WORK TASK -> For the data below, say how many lines contain "linejoin". Only the number should be given.

[Stored records]
────────

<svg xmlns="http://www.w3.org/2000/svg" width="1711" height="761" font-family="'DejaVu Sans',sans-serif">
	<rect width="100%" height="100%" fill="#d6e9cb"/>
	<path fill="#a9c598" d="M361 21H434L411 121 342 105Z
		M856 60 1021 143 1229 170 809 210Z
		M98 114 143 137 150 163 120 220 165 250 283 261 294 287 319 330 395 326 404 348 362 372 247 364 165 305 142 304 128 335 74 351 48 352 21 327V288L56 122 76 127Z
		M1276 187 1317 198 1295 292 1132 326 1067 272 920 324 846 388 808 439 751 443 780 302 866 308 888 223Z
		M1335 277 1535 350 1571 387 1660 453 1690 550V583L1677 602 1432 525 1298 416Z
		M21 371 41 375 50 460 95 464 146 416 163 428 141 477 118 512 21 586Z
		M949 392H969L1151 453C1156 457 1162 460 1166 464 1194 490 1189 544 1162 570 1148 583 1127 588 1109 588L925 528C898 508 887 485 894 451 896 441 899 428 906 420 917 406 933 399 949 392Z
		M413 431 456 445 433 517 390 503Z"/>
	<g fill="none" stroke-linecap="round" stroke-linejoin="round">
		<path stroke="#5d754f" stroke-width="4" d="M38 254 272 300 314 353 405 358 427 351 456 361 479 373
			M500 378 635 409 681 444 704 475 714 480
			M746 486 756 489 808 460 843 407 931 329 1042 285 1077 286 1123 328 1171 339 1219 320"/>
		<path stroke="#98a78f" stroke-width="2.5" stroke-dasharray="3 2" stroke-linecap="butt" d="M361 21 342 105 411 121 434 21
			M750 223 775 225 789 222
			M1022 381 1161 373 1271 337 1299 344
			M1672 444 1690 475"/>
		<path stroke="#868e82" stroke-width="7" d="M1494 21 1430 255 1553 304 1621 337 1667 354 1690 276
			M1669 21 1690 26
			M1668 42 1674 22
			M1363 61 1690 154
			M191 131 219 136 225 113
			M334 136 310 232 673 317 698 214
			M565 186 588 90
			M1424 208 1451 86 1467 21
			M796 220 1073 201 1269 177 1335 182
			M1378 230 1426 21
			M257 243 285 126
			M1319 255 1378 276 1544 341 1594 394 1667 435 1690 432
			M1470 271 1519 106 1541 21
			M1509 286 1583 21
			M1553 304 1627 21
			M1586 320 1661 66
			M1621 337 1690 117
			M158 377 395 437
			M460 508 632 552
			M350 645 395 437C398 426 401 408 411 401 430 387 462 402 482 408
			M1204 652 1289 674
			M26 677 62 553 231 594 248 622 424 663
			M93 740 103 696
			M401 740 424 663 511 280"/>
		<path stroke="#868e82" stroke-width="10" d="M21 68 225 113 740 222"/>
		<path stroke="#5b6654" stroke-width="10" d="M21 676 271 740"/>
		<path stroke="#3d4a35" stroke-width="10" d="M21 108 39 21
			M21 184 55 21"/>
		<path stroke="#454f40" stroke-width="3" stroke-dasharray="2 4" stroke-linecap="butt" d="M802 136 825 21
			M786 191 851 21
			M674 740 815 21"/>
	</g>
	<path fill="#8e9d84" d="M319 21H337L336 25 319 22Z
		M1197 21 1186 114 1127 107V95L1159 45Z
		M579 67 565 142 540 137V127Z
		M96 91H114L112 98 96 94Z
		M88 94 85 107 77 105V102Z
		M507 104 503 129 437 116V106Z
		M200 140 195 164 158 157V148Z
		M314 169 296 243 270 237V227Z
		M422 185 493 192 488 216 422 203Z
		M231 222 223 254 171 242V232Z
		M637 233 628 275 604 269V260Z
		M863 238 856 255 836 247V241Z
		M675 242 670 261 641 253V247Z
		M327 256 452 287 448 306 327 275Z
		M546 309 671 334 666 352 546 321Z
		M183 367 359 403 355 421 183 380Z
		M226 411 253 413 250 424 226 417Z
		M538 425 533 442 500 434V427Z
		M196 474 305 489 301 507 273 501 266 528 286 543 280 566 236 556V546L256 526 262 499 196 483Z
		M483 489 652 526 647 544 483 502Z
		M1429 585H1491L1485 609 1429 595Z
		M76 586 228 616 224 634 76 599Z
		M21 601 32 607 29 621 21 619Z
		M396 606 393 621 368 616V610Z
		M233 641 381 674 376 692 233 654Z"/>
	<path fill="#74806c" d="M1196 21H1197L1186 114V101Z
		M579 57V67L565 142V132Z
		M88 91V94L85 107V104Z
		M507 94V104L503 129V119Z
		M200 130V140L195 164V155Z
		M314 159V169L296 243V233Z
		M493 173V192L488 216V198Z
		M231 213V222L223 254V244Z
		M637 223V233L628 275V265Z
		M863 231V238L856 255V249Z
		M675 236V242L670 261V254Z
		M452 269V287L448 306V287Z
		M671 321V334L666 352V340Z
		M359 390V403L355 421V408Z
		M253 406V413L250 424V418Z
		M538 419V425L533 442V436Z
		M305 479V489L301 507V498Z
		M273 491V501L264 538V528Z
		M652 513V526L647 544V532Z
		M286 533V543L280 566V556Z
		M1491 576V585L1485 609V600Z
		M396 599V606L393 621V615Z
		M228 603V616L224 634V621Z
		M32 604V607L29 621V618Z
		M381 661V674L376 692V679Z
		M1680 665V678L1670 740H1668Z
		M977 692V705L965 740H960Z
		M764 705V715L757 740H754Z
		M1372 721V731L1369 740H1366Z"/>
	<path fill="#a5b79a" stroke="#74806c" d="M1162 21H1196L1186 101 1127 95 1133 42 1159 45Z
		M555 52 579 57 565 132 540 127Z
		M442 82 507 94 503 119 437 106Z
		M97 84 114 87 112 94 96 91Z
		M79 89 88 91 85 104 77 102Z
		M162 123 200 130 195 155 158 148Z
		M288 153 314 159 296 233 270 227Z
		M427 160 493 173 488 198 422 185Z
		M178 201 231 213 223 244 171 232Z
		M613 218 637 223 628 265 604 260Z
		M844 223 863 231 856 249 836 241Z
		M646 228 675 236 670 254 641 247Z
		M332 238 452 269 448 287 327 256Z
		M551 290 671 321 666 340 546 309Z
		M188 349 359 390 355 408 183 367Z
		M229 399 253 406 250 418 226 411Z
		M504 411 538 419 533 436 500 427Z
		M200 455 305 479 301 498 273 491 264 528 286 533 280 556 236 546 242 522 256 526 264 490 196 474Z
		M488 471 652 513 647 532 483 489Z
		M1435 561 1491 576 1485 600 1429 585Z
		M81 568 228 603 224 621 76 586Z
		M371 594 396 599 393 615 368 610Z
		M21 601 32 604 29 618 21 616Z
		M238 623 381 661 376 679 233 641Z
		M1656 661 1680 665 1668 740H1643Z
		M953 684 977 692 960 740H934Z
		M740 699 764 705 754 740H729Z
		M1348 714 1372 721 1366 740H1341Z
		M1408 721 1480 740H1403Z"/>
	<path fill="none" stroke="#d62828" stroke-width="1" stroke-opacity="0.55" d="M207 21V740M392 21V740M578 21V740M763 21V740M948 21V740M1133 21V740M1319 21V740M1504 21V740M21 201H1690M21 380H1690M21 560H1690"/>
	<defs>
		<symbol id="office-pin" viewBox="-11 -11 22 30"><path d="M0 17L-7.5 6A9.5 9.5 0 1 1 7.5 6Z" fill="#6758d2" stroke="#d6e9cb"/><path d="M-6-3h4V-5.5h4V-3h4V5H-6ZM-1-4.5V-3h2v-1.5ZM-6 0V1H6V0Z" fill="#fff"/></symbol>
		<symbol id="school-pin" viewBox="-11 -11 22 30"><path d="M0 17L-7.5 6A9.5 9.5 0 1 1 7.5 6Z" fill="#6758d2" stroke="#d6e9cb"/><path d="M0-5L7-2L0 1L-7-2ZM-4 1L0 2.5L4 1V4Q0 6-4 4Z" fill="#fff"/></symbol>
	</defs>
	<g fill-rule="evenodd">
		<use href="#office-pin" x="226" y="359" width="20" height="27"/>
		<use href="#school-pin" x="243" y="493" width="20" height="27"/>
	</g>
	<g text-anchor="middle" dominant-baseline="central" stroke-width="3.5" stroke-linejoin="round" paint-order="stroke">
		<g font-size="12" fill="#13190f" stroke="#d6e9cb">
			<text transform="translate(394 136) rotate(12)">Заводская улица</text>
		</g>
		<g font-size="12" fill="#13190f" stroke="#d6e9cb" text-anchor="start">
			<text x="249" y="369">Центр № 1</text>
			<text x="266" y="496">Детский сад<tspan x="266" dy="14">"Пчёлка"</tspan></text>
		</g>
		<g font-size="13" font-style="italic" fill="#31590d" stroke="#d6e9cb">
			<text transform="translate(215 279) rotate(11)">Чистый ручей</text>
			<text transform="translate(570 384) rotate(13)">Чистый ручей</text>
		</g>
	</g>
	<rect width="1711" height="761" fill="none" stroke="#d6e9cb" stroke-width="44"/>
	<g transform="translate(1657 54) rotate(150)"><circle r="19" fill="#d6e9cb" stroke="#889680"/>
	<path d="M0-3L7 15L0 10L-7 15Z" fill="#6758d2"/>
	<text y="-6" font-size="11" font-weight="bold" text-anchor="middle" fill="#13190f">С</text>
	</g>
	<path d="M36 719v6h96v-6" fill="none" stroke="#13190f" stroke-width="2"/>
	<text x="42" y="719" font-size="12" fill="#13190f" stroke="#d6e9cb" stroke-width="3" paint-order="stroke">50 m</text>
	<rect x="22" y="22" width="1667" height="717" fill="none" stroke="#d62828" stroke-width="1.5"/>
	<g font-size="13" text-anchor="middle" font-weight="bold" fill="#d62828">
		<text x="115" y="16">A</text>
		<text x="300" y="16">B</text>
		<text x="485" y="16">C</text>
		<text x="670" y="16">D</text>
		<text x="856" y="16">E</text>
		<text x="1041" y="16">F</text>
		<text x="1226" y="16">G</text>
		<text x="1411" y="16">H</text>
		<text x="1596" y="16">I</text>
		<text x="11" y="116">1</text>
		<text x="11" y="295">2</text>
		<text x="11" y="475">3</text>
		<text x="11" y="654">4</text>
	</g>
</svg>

────────

EXERCISE RESULT -> 2